Carlos Nougué
A ALTURA DE CÍCERO[1]
Apesar de a figura de
Marco Túlio Cícero (Arpino, 106-Caieta, 43 a.C.) sempre se ter afigurado
paradoxal ou contraditória nos livros que dele falavam, desde jovem nunca
hesitei na admiração, algo confusa, que sentia por ele.
Admirava-o como
filósofo? como retórico? como político? Mas obviamente Cícero, o Túlio a que
com respeito tantas vezes se refere Santo Tomás de Aquino, não foi tão grande
filósofo como Platão ou Aristóteles; faltava-lhe um sistema, uma visão
orgânica, a solução intelectiva do mundo. Tampouco se mostrava original, sendo
aparentemente, como seus pares romanos, um simples eclético na tentativa de
conciliar grande parte das escolas filosóficas precedentes.
Como retórico, era sem
dúvida grande, o que porém não era bastante para alicerçar-me a admiração por
ele. Se se tratava do político grande que também sem dúvida foi, já aumentava
um pouco a possibilidade de minha admiração ter fundamento. Mas não tanto para
justificar a própria grandeza dela. Donde pois me provinha aquela inclinação
que me fazia ler com avidez e verdadeira simpatia as obras do romano?
Hoje, beirando já a casa
dos sessenta, creio ter a resposta. Com efeito, era Cícero um mosaico de
qualidades. Historicamente, foi um verdadeiro vaso comunicante tanto entre o
pensamento helênico e o pensamento romano como, mais tarde, entre a cultura
antiga e os Padres latinos (com especial influência sobre Santo Agostinho,
Santo Ambrósio e São Jerônimo).
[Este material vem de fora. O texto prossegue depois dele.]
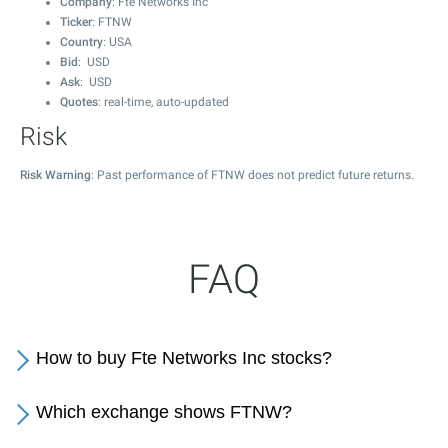
Company
: Fte Networks Inc
Ticker
: FTNW
Country
: USA
Bid
: USD
Ask
: USD
Quotes
: real-time, auto-updated
Risk
Risk Warning
: Past performance of FTNW does not predict future returns.
FAQ
How to buy Fte Networks Inc stocks?
Which exchange shows FTNW?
O Pai da Pátria dos romanos conseguiu de fato
transplantar a cultura grega para o então solo rústico da sua pólis, dando-lhe
uma orientação ética geral e solidificando, desse modo, aquela cidade que
progressivamente se confundia com quase todo o orbe conhecido. Mais que isso,
porém: deu à língua latina porte científico ao dotá-la, num esforço de
adaptação do léxico filosófico grego, de vocábulos para as coisas e ideias que
povoavam o universo da sabedoria. Pode-se assim dizer, em sentido lato, que
Roma teve três fundadores: Rômulo, Virgílio e Cícero.
Terá, todavia, o
filósofo Cícero a mesma altura que o vaso comunicante entre três mundos e o
fundador Cícero? Ainda considerando suas grandes contribuições naquele terreno,
como o ter firmado grandemente a noção de lei natural (que porém só se
consolidaria definitivamente com Santo Tomás), não se pode negar, por um lado,
sua inferioridade com relação a um Aristóteles — a cuja filosofia, todavia,
como mostrei em outro lugar,[2]
tendeu grandemente. Por outro lado, há homens cuja obra, se assim se pode
dizer, são grandes por razões extrínsecas a ela. De fato, Cícero, que como
filósofo era antes de tudo um seguidor de Sócrates, igualou-se ao mestre não no
plano da invenção especulativa, mas no do exemplo vital diante da morte.
Precisamente, o que sem
dúvida remata a figura de Cícero em toda a sua grandeza é a absoluta
concordância entre o seu pensamento e a maneira como ele se portou na hora de
perder a vida. Antes de ser degolado por sicários a soldo de Marco Antônio,
primeiro pronunciou aristotélica e, digamos, pré-cristãmente: “Causa das
causas, tem misericórdia de mim”, e depois, ao estender ele próprio o pescoço
para o golpe fatal, proferiu socraticamente: “Morra eu na pátria que tantas
vezes salvei”.
Mais portanto do que
elucidar-me uma admiração juvenil, o conhecimento preciso de Cícero
confirmou-me o que com grande propriedade alguém já dissera: “Na história, só
importam os heróis e os santos [e os sábios, acrescento eu]”.
[1] Apresentação de O Sonho de Cipião, de Marco Túlio Cícero, apresentação, tradução e
notas Prof. Dr. Ricardo da Costa
(http://www.ricardocosta.com/sites/default/files/pdfs/sonhocipiao.pdf).
(http://www.ricardocosta.com/sites/default/files/pdfs/sonhocipiao.pdf).
[2] Na Apresentação de Do Sumo Bem e do Sumo Mal (De finibus bonorum et malorum), trad.
Carlos Nougué. São Paulo, Martins Fontes, 2004.